> **What to do**:
Write out the lines below exactly, beginning at the one with "30: (572, 359, 1.55)" and stopping after the one with "2: (197, 427, 1.37)"; the pictures are not copied.

> **Saved entries**:
------------
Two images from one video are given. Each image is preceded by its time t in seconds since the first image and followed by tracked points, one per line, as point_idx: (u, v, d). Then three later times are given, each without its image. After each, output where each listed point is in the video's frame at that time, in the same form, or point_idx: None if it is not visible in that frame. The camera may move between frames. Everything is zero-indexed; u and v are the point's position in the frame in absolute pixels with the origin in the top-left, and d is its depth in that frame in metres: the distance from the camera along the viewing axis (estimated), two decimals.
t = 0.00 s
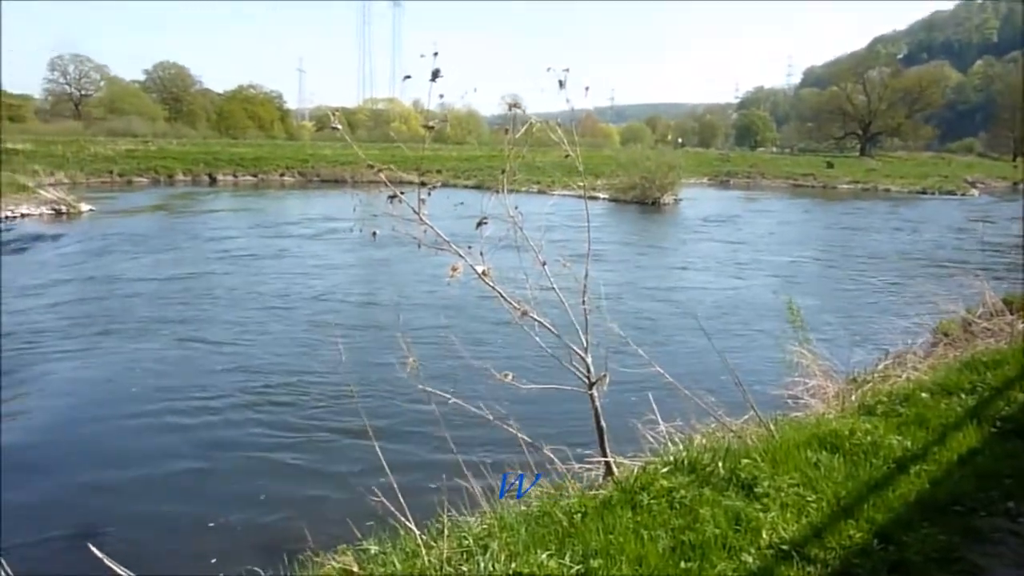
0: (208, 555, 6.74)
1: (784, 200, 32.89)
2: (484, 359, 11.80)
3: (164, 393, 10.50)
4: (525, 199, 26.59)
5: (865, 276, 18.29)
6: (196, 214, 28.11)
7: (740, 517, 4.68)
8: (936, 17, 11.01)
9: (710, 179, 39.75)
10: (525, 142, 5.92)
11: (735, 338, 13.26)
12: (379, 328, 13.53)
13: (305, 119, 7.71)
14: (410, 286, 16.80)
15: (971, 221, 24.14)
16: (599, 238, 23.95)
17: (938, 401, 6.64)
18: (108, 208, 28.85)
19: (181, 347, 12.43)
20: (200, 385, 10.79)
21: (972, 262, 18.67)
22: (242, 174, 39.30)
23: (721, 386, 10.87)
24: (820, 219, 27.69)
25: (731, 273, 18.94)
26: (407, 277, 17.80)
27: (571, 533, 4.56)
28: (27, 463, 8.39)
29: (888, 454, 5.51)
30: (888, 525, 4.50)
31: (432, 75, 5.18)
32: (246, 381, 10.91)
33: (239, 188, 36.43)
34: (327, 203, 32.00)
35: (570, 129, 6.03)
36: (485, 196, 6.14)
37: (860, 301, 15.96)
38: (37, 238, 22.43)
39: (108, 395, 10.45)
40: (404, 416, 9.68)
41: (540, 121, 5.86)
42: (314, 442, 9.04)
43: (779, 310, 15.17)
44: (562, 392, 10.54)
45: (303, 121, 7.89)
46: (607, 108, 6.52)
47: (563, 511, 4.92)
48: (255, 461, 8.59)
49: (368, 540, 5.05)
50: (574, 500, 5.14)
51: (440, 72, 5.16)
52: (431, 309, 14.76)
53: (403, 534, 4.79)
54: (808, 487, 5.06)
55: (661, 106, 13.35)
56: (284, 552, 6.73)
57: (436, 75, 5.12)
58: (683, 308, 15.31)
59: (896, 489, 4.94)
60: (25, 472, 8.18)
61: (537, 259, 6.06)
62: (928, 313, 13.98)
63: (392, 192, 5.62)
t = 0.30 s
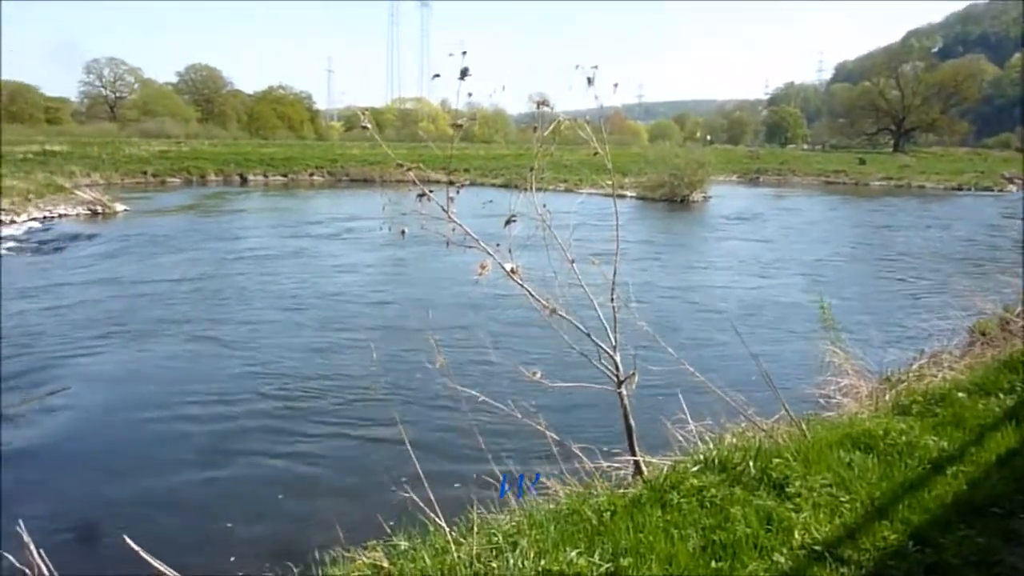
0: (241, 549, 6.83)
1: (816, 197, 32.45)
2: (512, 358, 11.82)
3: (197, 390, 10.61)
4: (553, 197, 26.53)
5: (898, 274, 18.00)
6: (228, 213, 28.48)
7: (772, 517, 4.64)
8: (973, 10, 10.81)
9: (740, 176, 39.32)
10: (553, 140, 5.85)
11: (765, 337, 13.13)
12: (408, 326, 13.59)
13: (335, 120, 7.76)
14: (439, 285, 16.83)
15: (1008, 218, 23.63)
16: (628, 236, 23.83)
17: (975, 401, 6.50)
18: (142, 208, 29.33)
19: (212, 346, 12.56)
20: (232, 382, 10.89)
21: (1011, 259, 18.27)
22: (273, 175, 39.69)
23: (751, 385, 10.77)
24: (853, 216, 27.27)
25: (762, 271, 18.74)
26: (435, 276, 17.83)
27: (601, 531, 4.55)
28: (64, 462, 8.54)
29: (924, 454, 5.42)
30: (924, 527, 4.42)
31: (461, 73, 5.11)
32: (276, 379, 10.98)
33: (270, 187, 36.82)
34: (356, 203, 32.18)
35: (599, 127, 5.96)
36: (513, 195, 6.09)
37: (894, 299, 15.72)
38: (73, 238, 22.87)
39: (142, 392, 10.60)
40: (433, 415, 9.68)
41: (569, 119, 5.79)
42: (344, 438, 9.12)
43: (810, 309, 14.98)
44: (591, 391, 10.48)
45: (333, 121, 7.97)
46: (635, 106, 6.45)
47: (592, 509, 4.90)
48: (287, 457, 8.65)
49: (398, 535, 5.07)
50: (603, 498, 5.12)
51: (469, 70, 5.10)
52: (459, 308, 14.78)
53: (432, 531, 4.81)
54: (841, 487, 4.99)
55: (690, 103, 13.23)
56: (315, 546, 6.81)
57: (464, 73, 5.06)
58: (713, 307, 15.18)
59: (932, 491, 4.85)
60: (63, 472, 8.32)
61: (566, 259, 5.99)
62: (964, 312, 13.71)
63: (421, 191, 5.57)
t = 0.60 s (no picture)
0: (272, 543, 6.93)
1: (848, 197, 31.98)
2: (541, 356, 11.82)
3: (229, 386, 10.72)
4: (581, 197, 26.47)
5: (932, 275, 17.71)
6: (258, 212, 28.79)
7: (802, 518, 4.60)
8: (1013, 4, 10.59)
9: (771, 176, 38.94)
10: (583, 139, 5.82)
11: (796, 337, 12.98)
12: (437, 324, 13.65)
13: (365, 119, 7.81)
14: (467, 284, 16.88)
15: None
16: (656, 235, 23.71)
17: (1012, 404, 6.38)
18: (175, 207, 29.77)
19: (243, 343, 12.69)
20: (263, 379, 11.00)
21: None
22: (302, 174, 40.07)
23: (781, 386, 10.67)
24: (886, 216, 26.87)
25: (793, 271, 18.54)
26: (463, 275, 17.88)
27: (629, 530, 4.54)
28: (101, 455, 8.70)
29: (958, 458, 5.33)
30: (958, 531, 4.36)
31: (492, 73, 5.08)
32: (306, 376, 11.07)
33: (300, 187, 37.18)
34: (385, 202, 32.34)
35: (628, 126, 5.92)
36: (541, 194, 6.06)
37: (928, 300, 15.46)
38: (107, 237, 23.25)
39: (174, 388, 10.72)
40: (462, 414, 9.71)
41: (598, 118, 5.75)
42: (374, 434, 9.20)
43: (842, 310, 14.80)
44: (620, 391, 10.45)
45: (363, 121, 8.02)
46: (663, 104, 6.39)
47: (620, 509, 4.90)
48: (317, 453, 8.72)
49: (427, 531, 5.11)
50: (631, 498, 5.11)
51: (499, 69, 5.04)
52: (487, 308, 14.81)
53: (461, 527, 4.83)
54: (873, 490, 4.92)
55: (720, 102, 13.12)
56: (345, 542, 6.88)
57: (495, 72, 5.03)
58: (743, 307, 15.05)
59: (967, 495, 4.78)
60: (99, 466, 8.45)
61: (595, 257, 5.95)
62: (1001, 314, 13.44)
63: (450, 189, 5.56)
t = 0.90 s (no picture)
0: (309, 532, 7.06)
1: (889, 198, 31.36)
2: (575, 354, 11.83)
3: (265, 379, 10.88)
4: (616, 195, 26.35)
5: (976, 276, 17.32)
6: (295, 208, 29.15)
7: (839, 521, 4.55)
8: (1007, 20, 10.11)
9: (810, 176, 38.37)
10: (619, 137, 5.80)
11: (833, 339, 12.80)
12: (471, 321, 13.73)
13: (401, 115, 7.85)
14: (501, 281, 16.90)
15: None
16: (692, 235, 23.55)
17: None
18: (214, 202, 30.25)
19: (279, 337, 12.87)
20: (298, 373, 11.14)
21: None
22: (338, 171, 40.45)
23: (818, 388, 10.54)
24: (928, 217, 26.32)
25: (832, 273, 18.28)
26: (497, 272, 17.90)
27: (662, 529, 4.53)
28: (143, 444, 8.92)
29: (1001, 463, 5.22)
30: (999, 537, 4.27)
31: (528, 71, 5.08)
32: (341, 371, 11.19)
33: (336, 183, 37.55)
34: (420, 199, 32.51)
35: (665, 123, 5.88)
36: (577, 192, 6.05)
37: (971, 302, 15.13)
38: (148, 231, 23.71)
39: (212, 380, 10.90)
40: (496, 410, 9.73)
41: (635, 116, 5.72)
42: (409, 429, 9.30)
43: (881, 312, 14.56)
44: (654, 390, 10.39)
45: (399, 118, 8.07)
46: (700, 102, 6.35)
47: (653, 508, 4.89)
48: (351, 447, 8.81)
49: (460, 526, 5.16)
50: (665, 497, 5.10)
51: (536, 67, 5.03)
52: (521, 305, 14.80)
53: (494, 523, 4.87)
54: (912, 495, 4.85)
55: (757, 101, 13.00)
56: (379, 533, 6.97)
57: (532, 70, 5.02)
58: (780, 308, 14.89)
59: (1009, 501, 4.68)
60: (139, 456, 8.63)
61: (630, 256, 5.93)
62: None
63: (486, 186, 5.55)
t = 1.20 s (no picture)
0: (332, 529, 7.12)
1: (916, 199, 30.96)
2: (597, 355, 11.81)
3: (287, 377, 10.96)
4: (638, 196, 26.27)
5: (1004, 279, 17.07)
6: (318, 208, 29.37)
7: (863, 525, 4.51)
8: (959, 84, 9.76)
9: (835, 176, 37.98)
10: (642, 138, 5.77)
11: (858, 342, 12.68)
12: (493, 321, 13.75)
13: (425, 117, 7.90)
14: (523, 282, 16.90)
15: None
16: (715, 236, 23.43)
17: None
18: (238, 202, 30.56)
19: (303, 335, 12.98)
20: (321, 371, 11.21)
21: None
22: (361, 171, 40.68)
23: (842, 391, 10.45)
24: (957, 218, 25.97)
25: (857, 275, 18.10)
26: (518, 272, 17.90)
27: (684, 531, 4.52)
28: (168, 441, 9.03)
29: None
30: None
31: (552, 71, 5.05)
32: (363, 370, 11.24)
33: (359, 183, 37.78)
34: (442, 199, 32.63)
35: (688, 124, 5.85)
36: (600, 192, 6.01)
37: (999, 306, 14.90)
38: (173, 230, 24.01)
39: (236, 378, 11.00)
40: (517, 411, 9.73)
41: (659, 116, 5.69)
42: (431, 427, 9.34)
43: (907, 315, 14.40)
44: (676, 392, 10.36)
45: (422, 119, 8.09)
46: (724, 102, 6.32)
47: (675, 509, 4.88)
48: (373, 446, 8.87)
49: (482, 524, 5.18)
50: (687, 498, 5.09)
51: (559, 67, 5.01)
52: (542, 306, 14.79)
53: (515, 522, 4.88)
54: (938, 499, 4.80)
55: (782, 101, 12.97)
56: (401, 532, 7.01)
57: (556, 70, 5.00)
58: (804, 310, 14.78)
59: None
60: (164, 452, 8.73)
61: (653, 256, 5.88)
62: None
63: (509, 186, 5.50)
------------
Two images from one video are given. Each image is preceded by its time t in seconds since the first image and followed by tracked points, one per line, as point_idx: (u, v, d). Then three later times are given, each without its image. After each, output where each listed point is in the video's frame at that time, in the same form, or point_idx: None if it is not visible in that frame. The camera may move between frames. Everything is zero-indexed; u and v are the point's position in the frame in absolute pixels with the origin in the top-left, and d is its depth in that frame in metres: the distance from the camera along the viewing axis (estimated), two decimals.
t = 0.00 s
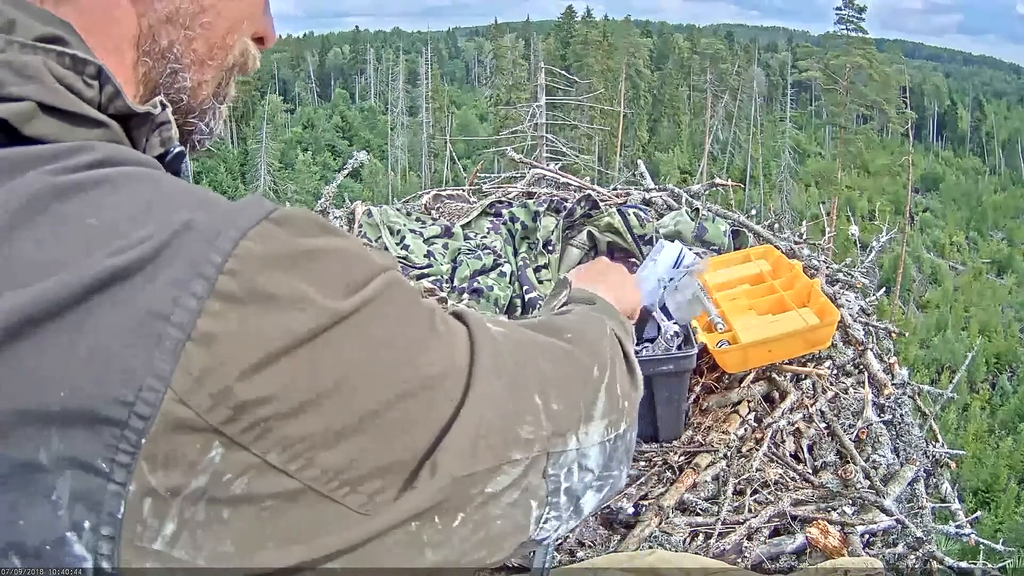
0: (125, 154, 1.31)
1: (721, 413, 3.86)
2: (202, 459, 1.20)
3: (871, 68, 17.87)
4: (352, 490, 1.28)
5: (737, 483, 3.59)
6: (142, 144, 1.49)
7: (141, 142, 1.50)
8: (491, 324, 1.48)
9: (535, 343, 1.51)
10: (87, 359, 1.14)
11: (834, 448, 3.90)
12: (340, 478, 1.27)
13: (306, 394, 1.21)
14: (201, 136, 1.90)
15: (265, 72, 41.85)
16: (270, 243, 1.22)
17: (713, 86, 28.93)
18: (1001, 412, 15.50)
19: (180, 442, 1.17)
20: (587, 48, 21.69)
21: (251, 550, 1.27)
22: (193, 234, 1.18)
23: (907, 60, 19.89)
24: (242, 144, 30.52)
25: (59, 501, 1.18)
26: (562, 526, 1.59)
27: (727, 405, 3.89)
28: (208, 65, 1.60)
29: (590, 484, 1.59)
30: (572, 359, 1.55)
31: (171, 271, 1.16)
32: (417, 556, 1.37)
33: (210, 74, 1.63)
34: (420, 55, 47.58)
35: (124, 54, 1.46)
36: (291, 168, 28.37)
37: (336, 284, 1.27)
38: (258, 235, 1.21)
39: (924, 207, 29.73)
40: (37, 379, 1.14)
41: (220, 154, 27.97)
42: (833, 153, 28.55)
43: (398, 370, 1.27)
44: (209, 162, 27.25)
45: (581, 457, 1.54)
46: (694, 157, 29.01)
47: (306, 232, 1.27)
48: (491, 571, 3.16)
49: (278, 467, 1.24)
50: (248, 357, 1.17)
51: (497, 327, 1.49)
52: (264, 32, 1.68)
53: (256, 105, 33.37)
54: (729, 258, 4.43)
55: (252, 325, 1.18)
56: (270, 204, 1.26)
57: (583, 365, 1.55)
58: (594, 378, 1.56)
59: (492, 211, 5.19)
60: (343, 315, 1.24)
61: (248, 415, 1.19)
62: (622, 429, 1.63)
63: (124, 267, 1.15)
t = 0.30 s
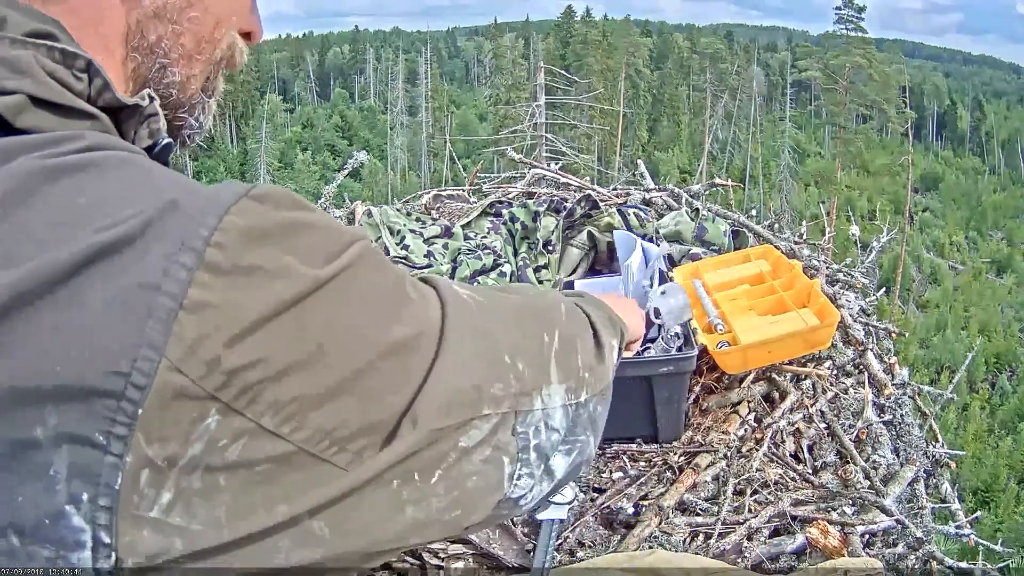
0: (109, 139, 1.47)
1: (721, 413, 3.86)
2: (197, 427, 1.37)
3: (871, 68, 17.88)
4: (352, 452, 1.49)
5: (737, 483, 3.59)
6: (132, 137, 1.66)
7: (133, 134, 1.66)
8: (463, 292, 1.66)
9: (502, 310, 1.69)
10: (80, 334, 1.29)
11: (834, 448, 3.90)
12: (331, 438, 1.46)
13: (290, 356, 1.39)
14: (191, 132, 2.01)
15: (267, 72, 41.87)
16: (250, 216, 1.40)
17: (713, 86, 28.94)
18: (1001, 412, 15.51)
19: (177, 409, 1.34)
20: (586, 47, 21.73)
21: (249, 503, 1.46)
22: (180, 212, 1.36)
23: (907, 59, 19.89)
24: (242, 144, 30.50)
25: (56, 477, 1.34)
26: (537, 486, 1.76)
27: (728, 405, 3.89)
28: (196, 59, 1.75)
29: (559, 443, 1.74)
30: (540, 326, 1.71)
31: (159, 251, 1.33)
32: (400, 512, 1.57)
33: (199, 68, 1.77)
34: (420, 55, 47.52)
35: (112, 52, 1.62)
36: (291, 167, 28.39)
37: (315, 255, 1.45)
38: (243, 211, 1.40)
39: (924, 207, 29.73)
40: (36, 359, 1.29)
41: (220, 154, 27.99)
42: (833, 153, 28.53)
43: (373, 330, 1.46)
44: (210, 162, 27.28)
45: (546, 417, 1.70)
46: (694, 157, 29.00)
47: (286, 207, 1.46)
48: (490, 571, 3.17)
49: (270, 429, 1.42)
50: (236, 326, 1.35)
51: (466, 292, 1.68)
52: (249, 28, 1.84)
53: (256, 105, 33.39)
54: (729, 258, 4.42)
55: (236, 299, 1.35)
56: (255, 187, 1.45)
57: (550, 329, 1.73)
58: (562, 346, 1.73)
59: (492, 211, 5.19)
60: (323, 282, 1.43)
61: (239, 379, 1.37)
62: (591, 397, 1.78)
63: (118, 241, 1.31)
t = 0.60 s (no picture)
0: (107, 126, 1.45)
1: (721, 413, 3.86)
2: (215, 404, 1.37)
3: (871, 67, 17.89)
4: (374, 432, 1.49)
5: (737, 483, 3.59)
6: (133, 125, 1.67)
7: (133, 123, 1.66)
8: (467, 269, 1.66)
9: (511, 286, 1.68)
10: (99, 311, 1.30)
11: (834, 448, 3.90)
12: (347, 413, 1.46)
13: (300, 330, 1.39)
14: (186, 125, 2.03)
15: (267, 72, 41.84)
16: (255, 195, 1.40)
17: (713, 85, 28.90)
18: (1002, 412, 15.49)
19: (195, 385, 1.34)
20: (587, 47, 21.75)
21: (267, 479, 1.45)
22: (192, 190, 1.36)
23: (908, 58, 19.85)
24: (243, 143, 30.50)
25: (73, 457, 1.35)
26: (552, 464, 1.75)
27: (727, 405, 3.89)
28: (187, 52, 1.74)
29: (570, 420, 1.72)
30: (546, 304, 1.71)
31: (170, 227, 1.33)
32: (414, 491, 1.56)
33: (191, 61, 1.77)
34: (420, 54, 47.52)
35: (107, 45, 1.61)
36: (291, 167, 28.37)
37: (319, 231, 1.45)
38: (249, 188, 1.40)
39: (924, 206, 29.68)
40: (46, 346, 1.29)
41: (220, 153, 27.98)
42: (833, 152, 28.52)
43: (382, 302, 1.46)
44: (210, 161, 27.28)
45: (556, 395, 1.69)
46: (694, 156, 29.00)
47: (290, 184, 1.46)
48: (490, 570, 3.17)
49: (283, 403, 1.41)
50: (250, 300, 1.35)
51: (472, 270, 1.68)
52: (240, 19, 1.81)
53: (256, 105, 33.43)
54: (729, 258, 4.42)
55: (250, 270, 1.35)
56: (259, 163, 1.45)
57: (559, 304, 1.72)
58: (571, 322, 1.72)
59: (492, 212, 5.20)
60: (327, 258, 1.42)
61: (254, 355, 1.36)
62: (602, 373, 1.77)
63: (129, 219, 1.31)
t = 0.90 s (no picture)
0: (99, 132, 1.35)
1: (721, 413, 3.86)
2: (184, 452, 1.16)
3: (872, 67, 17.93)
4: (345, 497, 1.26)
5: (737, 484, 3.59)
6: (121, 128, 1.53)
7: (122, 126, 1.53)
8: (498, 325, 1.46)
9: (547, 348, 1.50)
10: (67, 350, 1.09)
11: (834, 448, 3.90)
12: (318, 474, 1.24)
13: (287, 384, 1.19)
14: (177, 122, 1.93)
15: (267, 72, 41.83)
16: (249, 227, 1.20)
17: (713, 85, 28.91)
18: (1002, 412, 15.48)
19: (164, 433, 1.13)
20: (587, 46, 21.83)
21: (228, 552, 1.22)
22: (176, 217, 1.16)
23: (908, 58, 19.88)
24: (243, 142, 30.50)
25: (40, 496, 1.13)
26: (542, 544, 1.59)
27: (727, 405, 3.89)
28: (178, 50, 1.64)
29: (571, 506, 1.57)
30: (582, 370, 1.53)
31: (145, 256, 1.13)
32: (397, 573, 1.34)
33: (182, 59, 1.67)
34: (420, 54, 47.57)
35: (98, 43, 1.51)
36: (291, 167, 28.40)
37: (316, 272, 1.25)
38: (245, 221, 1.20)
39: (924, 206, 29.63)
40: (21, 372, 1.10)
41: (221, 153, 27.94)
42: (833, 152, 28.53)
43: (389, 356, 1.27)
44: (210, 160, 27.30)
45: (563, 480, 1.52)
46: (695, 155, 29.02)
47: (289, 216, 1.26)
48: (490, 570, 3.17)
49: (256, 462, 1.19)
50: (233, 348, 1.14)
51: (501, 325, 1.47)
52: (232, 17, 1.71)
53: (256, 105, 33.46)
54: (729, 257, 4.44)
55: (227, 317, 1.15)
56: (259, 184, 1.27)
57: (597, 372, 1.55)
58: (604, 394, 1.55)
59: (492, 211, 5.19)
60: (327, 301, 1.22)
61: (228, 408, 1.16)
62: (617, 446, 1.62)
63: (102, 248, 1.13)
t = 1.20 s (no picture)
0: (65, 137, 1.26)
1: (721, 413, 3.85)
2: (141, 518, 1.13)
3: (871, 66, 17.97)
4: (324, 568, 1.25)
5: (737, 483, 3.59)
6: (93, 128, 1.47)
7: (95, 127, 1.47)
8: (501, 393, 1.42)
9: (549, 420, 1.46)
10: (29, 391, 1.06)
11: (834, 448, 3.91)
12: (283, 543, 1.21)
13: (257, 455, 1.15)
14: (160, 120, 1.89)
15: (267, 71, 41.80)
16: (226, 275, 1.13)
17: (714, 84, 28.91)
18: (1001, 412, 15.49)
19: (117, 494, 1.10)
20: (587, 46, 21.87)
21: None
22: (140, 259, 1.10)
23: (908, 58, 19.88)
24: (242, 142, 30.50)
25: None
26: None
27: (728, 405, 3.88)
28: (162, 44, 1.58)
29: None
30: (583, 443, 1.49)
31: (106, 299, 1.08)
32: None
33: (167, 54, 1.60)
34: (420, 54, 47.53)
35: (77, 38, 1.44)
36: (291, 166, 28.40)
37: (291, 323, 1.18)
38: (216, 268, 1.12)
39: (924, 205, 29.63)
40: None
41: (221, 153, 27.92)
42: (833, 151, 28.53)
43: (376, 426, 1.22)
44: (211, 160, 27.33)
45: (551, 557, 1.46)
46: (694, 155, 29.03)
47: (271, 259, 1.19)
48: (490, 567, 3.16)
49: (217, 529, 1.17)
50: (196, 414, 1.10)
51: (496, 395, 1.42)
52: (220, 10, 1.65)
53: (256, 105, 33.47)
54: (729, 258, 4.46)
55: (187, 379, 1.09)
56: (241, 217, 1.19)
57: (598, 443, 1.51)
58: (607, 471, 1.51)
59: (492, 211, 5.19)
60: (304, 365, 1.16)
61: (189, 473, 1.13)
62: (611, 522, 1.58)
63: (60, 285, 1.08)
------------
> **Task output**:
30: (572, 359, 1.55)
31: (171, 271, 1.16)
32: (417, 556, 1.37)
33: (210, 74, 1.63)
34: (420, 55, 47.58)
35: (124, 54, 1.46)
36: (291, 168, 28.37)
37: (336, 284, 1.27)
38: (258, 235, 1.21)
39: (924, 207, 29.73)
40: (37, 379, 1.14)
41: (220, 154, 27.97)
42: (833, 153, 28.55)
43: (398, 370, 1.27)
44: (209, 162, 27.25)
45: (581, 457, 1.54)
46: (694, 157, 29.01)
47: (306, 232, 1.27)
48: (491, 571, 3.16)
49: (278, 467, 1.24)
50: (248, 357, 1.17)
51: (497, 327, 1.49)
52: (264, 32, 1.68)
53: (256, 105, 33.37)
54: (729, 258, 4.43)
55: (252, 325, 1.18)
56: (270, 204, 1.26)
57: (583, 365, 1.55)
58: (594, 378, 1.56)
59: (492, 211, 5.19)
60: (343, 315, 1.24)
61: (248, 415, 1.19)
62: (622, 429, 1.63)
63: (124, 267, 1.15)
t = 0.30 s
0: (109, 139, 1.47)
1: (721, 413, 3.86)
2: (197, 427, 1.37)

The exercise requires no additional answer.